-------- Exercise materials

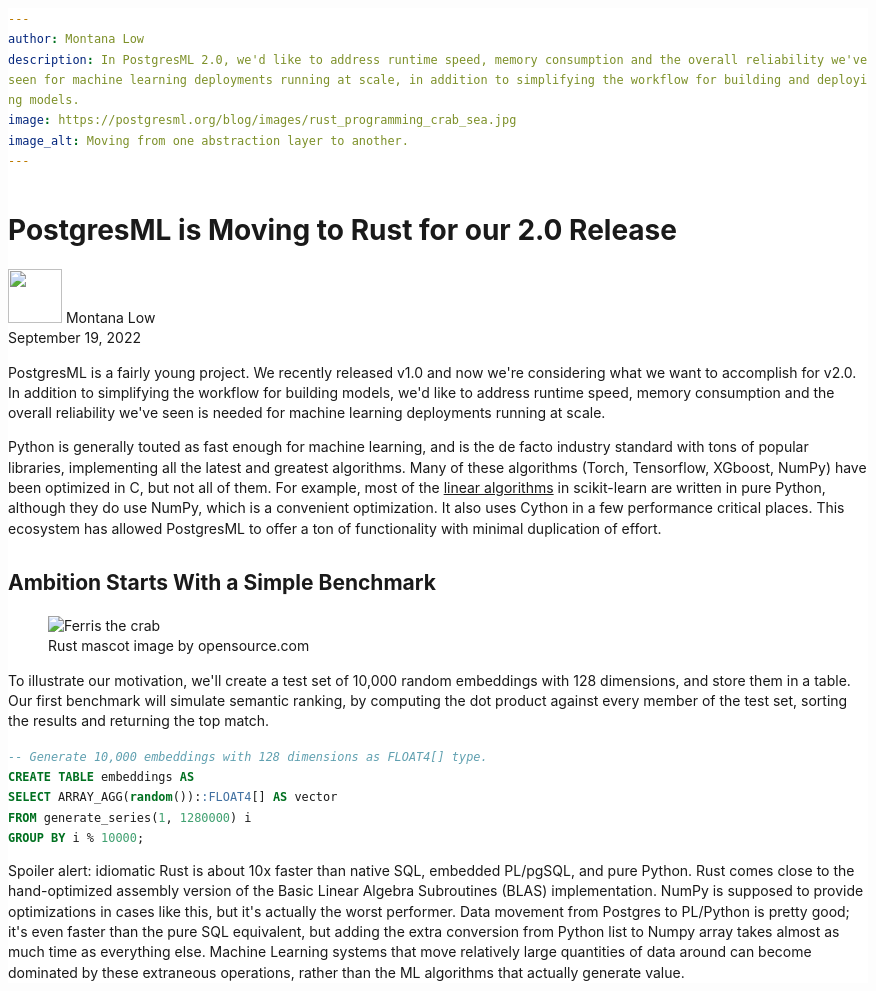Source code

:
 ```yaml
---
author: Montana Low
description: In PostgresML 2.0, we'd like to address runtime speed, memory consumption and the overall reliability we've seen for machine learning deployments running at scale, in addition to simplifying the workflow for building and deploying models.
image: https://postgresml.org/blog/images/rust_programming_crab_sea.jpg
image_alt: Moving from one abstraction layer to another.
---
```


PostgresML is Moving to Rust for our 2.0 Release
================================================

<p class="author">
  <img width="54px" height="54px" src="/images/team/montana.jpg" />
  Montana Low<br/>
  September 19, 2022
</p>


PostgresML is a fairly young project. We recently released v1.0 and now we're considering what we want to accomplish for v2.0. In addition to simplifying the workflow for building models, we'd like to address runtime speed, memory consumption and the overall reliability we've seen is needed for machine learning deployments running at scale.

Python is generally touted as fast enough for machine learning, and is the de facto industry standard with tons of popular libraries, implementing all the latest and greatest algorithms. Many of these algorithms (Torch, Tensorflow, XGboost, NumPy) have been optimized in C, but not all of them. For example, most of the [linear algorithms](https://github.com/scikit-learn/scikit-learn/tree/main/sklearn/linear_model) in scikit-learn are written in pure Python, although they do use NumPy, which is a convenient optimization. It also uses Cython in a few performance critical places. This ecosystem has allowed PostgresML to offer a ton of functionality with minimal duplication of effort.


## Ambition Starts With a Simple Benchmark
<figure>
	<img alt="Ferris the crab" src="/blog/images/rust_programming_crab_sea.webp" />
	<figcaption>Rust mascot image by opensource.com</figcaption>
</figure>
To illustrate our motivation, we'll create a test set of 10,000 random embeddings with 128 dimensions, and store them in a table. Our first benchmark will simulate semantic ranking, by computing the dot product against every member of the test set, sorting the results and returning the top match.

```sql linenums="1" title="generate_embeddings.sql"
-- Generate 10,000 embeddings with 128 dimensions as FLOAT4[] type.
CREATE TABLE embeddings AS 
SELECT ARRAY_AGG(random())::FLOAT4[] AS vector
FROM generate_series(1, 1280000) i
GROUP BY i % 10000;
```

Spoiler alert: idiomatic Rust is about 10x faster than native SQL, embedded PL/pgSQL, and pure Python. Rust comes close to the hand-optimized assembly version of the Basic Linear Algebra Subroutines (BLAS) implementation. NumPy is supposed to provide optimizations in cases like this, but it's actually the worst performer. Data movement from Postgres to PL/Python is pretty good; it's even faster than the pure SQL equivalent, but adding the extra conversion from Python list to Numpy array takes almost as much time as everything else. Machine Learning systems that move relatively large quantities of data around can become dominated by these extraneous operations, rather than the ML algorithms that actually generate value.
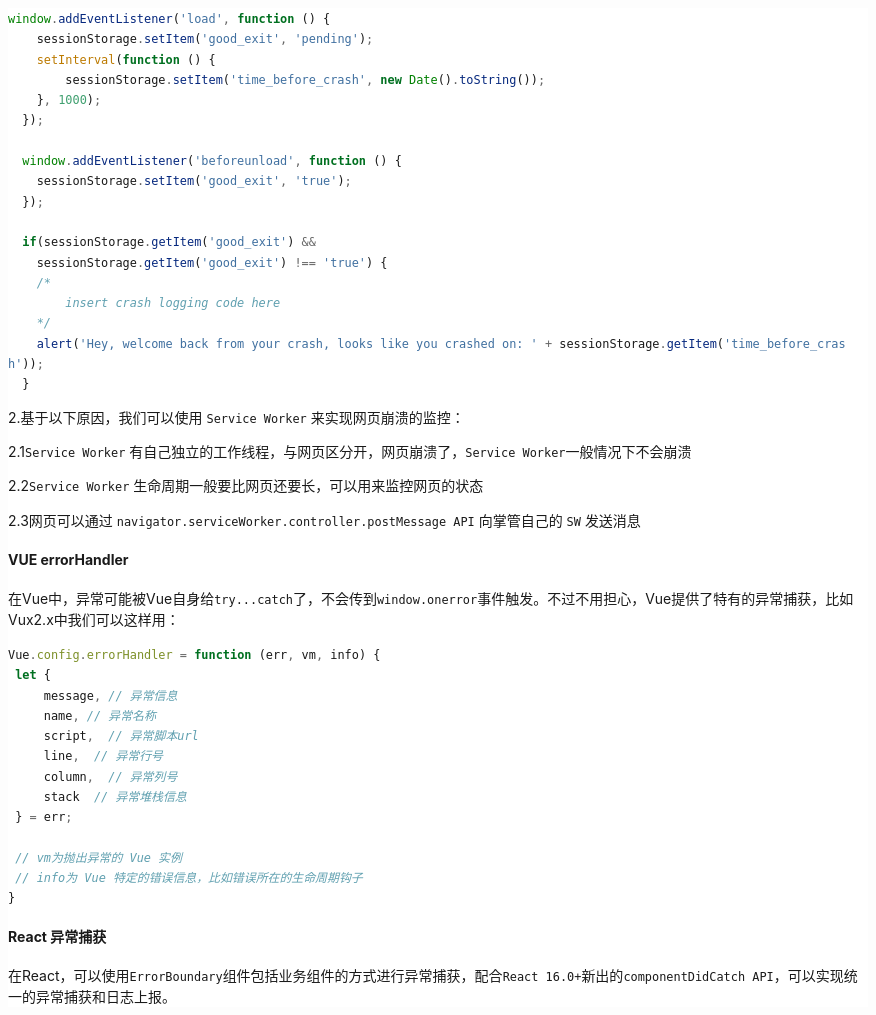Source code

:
 ```js
window.addEventListener('load', function () {
    sessionStorage.setItem('good_exit', 'pending');
    setInterval(function () {
        sessionStorage.setItem('time_before_crash', new Date().toString());
    }, 1000);
  });

  window.addEventListener('beforeunload', function () {
    sessionStorage.setItem('good_exit', 'true');
  });

  if(sessionStorage.getItem('good_exit') &&
    sessionStorage.getItem('good_exit') !== 'true') {
    /*
        insert crash logging code here
    */
    alert('Hey, welcome back from your crash, looks like you crashed on: ' + sessionStorage.getItem('time_before_crash'));
  }
```

2.基于以下原因，我们可以使用 `Service Worker` 来实现网页崩溃的监控：

2.1`Service Worker` 有自己独立的工作线程，与网页区分开，网页崩溃了，`Service Worker`一般情况下不会崩溃

2.2`Service Worker` 生命周期一般要比网页还要长，可以用来监控网页的状态

2.3网页可以通过 `navigator.serviceWorker.controller.postMessage API` 向掌管自己的 `SW` 发送消息



#### VUE errorHandler

在Vue中，异常可能被Vue自身给`try...catch`了，不会传到`window.onerror`事件触发。不过不用担心，Vue提供了特有的异常捕获，比如Vux2.x中我们可以这样用：

```js
Vue.config.errorHandler = function (err, vm, info) {
 let { 
     message, // 异常信息
     name, // 异常名称
     script,  // 异常脚本url
     line,  // 异常行号
     column,  // 异常列号
     stack  // 异常堆栈信息
 } = err;
 
 // vm为抛出异常的 Vue 实例
 // info为 Vue 特定的错误信息，比如错误所在的生命周期钩子
}
```



#### React 异常捕获

在React，可以使用`ErrorBoundary`组件包括业务组件的方式进行异常捕获，配合`React 16.0+`新出的`componentDidCatch API`，可以实现统一的异常捕获和日志上报。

----------------

* Assignment
What is the number of lines in this listing that contain the word "Moving"? Answer with that number and nothing else.

* Reply
2